(EXERCISE PASSAGE):
Content starts

Whether or not he’s telling the truth, Christie is badly damaged, said the New York Daily News. If he was aware of the lane closures, which delayed ambulances from reaching desperately ill people, then he’s “a monster.” If he knew nothing, then he’s a bad manager who “built a top staff of lying thugs” like Wildstein, who in one text dismissed schoolkids stuck in traffic as “the children of [Barbara] Buono voters”—a reference to Christie’s Democratic opponent in the 2013 gubernatorial election.

This local scandal has national repercussions, said The Washington Post. Christie’s record of working with Democrats made him a real contender for the presidency, and “the leading centrist within a GOP that is listing dangerously right.” If Christie can prove that his subordinates acted without his knowledge or approval, then he may “survive to carry the flag for the center right. If not, he’ll have to make way for someone else.”

What the columnists said

“Christie’s problem is that he’s really, truly a bully,” said Ezra Klein in WashingtonPost.com. He has a long history of publicly berating citizens who dare question his policies, and has “a tendency to privately punish them, too.” Stories about these abuses of power are now pouring out. Even if he survives the investigations, “Bridgegate” finishes Christie as a presidential candidate, said Isaac Chotiner in NewRepublic.com.His appeal came from the perception that he was “an irascible, straight-talking, average guy” who took no crap. But now his fabled “toughness will come across as bullying; ‘straight talk’ will seem gimmicky; anger will appear thuggish.”

This is liberal hysteria, said Jonah Goldberg in the New York Post. Yes, it’s outrageous that “innocent constituents were deliberately inconvenienced for political purposes.” But President Obama employed similar tactics during the government shutdown, furloughing air traffic controllers with the aim of turning the public against the GOP. The media ignored that scandal, but are swarming on Christie like hungry piranhas because he “is widely seen as a threat to whoever the Democratic nominee will be” in 2016.

As unfair as the pile-on might be, said Jonathan Tobin in -CommentaryMagazine.com, Republicans better find someone else to run for president. Christie’s enemies will milk the investigations for as long as they can and spool out damaging details, making it impossible for him “to prepare a presidential candidacy.” I don’t know who should top the list of possible GOP nominees, but “the one thing I know is that it shouldn’t be Christie.”

Content ends

(LISTED RECORDS):
Content starts

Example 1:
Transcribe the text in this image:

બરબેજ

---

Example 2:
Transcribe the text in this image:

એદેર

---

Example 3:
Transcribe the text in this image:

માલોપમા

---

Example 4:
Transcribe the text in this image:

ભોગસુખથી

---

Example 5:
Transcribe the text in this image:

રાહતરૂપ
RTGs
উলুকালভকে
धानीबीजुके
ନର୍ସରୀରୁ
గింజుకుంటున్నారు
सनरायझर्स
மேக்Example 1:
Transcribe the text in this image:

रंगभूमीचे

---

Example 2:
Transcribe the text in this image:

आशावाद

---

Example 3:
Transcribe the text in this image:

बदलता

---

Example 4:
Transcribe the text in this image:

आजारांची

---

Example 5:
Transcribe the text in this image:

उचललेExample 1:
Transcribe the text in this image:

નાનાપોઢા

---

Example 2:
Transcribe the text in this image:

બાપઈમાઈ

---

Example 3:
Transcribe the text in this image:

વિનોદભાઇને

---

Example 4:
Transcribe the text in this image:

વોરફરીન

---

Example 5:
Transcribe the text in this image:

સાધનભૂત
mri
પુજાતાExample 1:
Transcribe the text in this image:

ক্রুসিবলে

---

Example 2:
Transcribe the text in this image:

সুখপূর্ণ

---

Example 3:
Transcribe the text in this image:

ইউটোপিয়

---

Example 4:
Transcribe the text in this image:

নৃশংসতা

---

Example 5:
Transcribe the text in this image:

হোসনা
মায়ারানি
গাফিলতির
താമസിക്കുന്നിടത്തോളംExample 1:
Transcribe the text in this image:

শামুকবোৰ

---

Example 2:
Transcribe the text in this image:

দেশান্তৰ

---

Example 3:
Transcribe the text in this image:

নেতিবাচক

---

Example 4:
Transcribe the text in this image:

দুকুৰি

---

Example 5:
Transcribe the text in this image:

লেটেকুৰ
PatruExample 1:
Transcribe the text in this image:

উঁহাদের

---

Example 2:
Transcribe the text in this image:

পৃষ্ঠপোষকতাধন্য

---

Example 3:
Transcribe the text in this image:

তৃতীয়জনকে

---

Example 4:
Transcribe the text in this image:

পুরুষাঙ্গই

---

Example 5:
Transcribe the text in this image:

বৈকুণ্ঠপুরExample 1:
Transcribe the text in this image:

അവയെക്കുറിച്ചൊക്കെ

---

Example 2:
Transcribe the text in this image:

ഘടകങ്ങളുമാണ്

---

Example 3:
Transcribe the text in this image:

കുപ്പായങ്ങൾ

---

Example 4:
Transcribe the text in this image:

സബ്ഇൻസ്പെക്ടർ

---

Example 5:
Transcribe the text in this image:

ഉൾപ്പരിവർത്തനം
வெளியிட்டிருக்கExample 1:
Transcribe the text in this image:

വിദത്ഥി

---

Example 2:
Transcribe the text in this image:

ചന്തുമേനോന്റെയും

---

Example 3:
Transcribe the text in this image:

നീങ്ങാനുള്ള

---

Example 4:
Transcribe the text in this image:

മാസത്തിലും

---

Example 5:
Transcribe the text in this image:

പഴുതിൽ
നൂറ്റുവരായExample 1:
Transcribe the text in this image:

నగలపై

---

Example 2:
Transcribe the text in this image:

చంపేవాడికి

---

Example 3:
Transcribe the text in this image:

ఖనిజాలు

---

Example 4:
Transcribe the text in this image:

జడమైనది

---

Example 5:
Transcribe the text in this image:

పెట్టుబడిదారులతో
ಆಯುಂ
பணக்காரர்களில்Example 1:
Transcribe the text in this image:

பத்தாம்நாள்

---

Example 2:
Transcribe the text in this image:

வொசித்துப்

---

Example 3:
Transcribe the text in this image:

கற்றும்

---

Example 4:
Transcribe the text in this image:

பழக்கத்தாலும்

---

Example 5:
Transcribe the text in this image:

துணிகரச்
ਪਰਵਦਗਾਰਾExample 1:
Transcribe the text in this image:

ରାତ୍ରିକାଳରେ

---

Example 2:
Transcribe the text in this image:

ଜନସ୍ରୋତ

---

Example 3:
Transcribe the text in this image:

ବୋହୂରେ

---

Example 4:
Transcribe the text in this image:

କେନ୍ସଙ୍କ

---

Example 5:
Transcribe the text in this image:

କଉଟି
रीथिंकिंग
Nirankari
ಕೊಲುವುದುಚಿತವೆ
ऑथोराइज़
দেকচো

Content ends

(PROMPT): Reproduce the part of the Bridgegate commentary above that opens with the words containing "Whether or not" and closes with "2013 gubernatorial election.", copying it word for word.

(ANSWER FOR THE TASK):
Whether or not he’s telling the truth, Christie is badly damaged, said the New York Daily News. If he was aware of the lane closures, which delayed ambulances from reaching desperately ill people, then he’s “a monster.” If he knew nothing, then he’s a bad manager who “built a top staff of lying thugs” like Wildstein, who in one text dismissed schoolkids stuck in traffic as “the children of [Barbara] Buono voters”—a reference to Christie’s Democratic opponent in the 2013 gubernatorial election.